Learning Thai Massage in Thailand


When I think of Bangkok Thailand, where I was about this time last year, I remember beautiful Buddhist temples with ancient statues, like the immense gold-leafed image of the reclining Buddha, or the statues of sages doing yoga postures. I recall monks in light orange robes buying coffee and taking boat rides on the Chao Phraya River that runs through the city.
I also think of the sixty or so mostly Thai people in my Traditional Thai Massage class and the chanting before class in the Thai language to honor and invoke a healing state of mind. All of my minor health ailments disappeared during that week in which I was learning Thai Massage eight hours a day. I was sore from being palpated over and over in the same places by students. We learned to massage acupressure points along Sen Lines all over the body. Sen Lines are similar to acupuncture meridians and are said to be pathways along which the "lom" or life-force travels. When there is pain, the Sen line is said to be obstructed or even "broken." There were two lines on the inner leg and three on the outer. The back had two major lines with additional lines around the scapula. Similarly the arms, the neck, the head, the feet, and the abdomen were all mapped with points and lines to be worked with palm and finger acupressure. The bottoms of the feet were also used to administer the massage, in places such as along the hamstrings on the back of the thighs. My entire body was being used as an instrument to relax and open people up to the life-force of "lom" as I learned to use my elbows, my forearms, and even my knees at one point to relax and release tense muscles and obstructed energy flow. We learned also to stretch people into various postures, providing a kind of assisted yoga, a hallmark feature of Thai Massage.

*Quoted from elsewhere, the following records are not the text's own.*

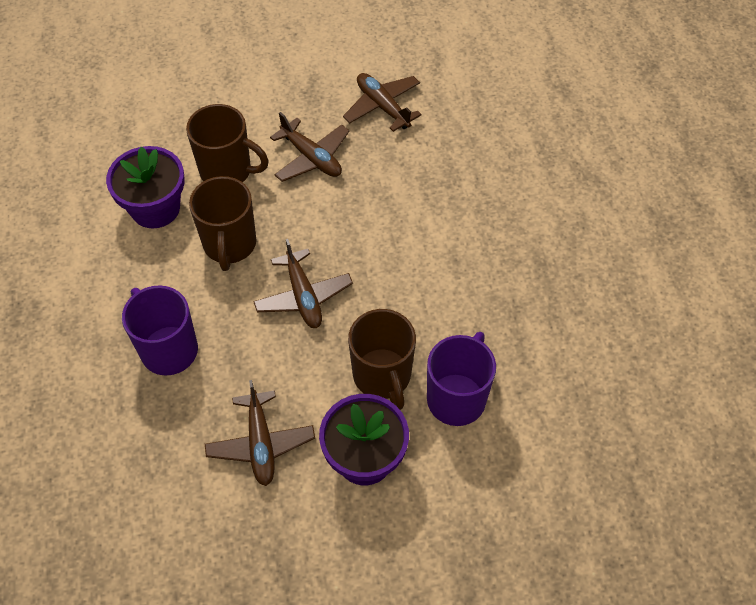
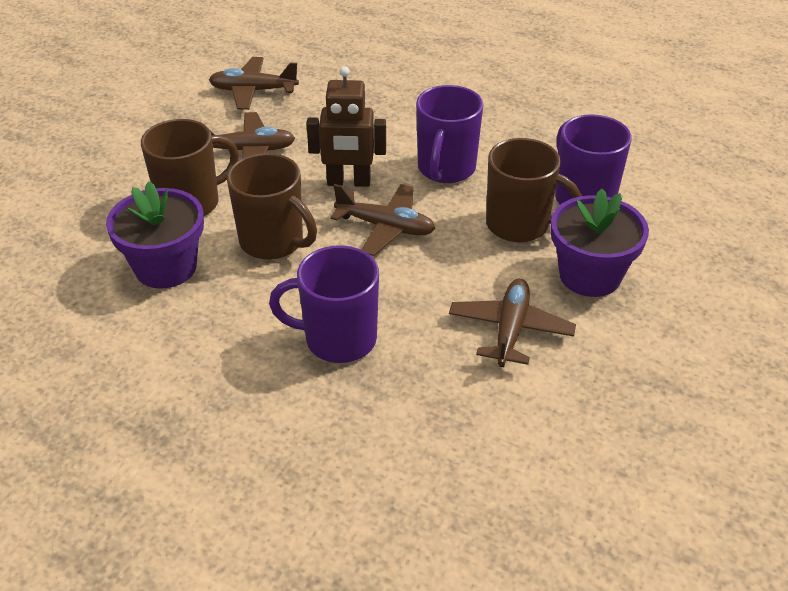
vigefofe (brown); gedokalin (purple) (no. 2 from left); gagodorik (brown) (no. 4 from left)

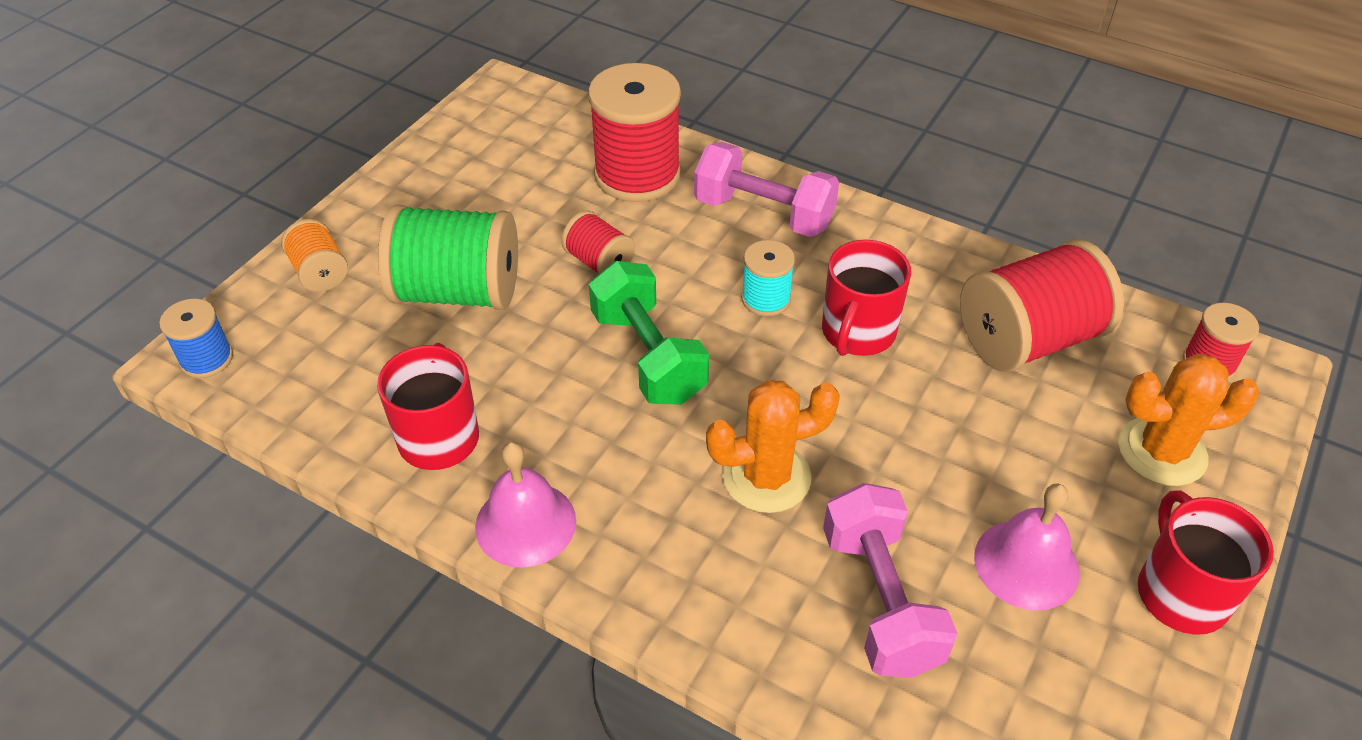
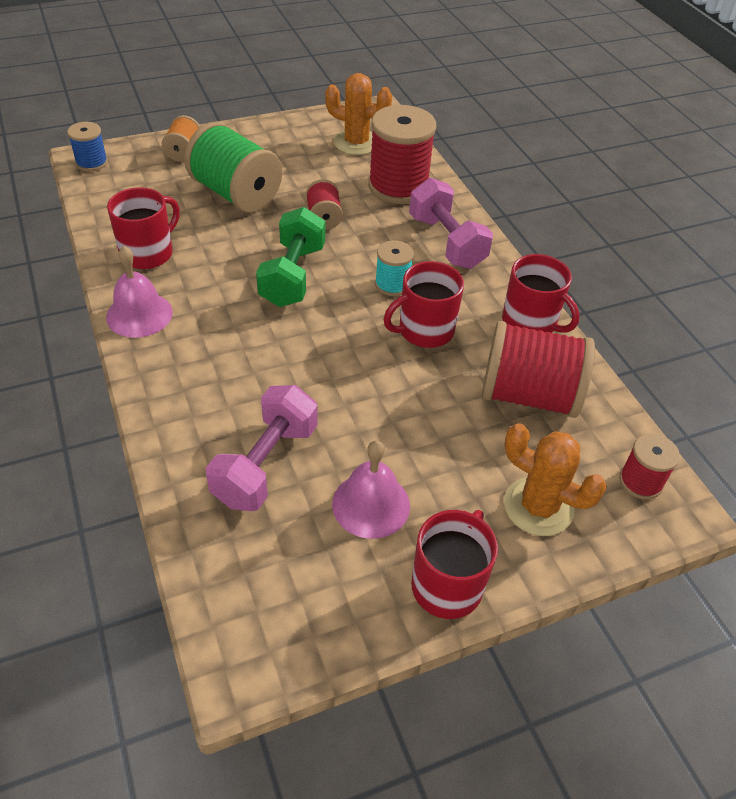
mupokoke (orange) (no. 1 from left); gedokalin (red) (no. 4 from left)

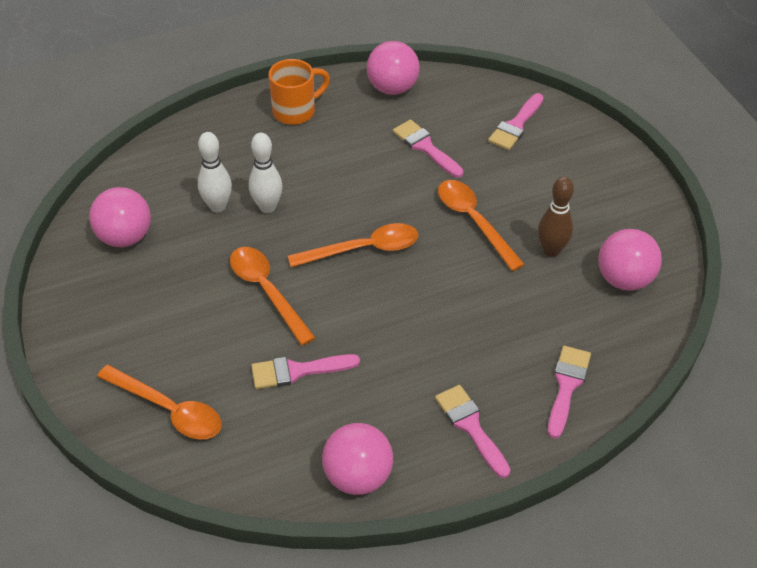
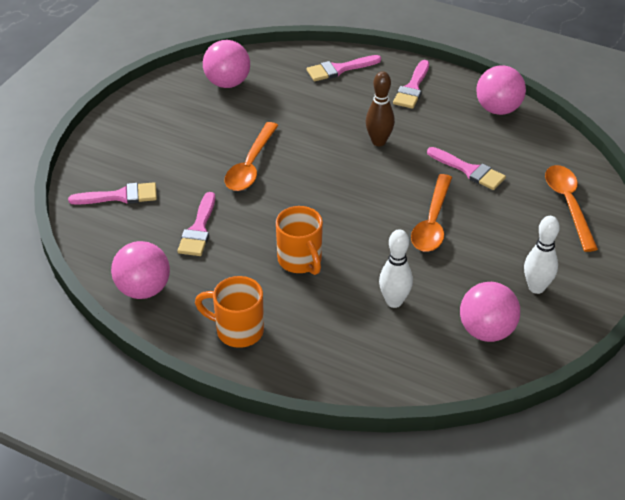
gedokalin (orange) (no. 2 from left); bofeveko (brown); bofeveko (white) (no. 2 from left); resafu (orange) (no. 3 from left in the first image)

At the end of a week of being pressed and prodded, stretched and stretched some more, both my body and mind were freed up. As I walked the streets of Bangkok surrounded by a population which almost entirely Buddhist, I had a satori moment. In the midst of all the street vendors, honking rickshaws and taxis, I asked myself about the root causes of my life issues and flashed on the cause of my sufferings: the sense of "I," "Me," and "self." The knots and tensions that I have within myself all hinge on some worry, some memory, or some anxiety all related to my individual story line. "I" haven't achieved this or that, or "I" don't have enough work, or "I" was laughed at by those people.
At a Buddhist monastery named Wat Arun, I visited one of the head monks and described my "aha" moment. He thought I had glimpsed or seen through the dilemma of the self which is the source of our problems in life. He said if I would keep "enquiring" and "questioning" in my meditation that the satori moment could be extended, becoming more and more a stable way of life. He stated that merely breathing, watching the breath, and relaxing in meditation would not be enough. To make progress spiritually, he instructed, I would need to ask "why?" Why am I suffering in this way? What is the real cause?
The force of my health conditions had evaporated while engaged in an intense format of Thai Massage practice and training. This and that ache and pain, this and that symptom evaporated. The force of my personality, with its habitual mental habits, emotions and worries, also lightened up a bit, revealing a bit of that blue sky, or glimpse of the true Self, that is said to exist when the clouds of the ego dissipate. In an ancient Buddhist Kingdom was called Siam, I had learned an ancient form of bodywork, Traditional Thai Massage, and had experienced its effects on the body, mind and spirit.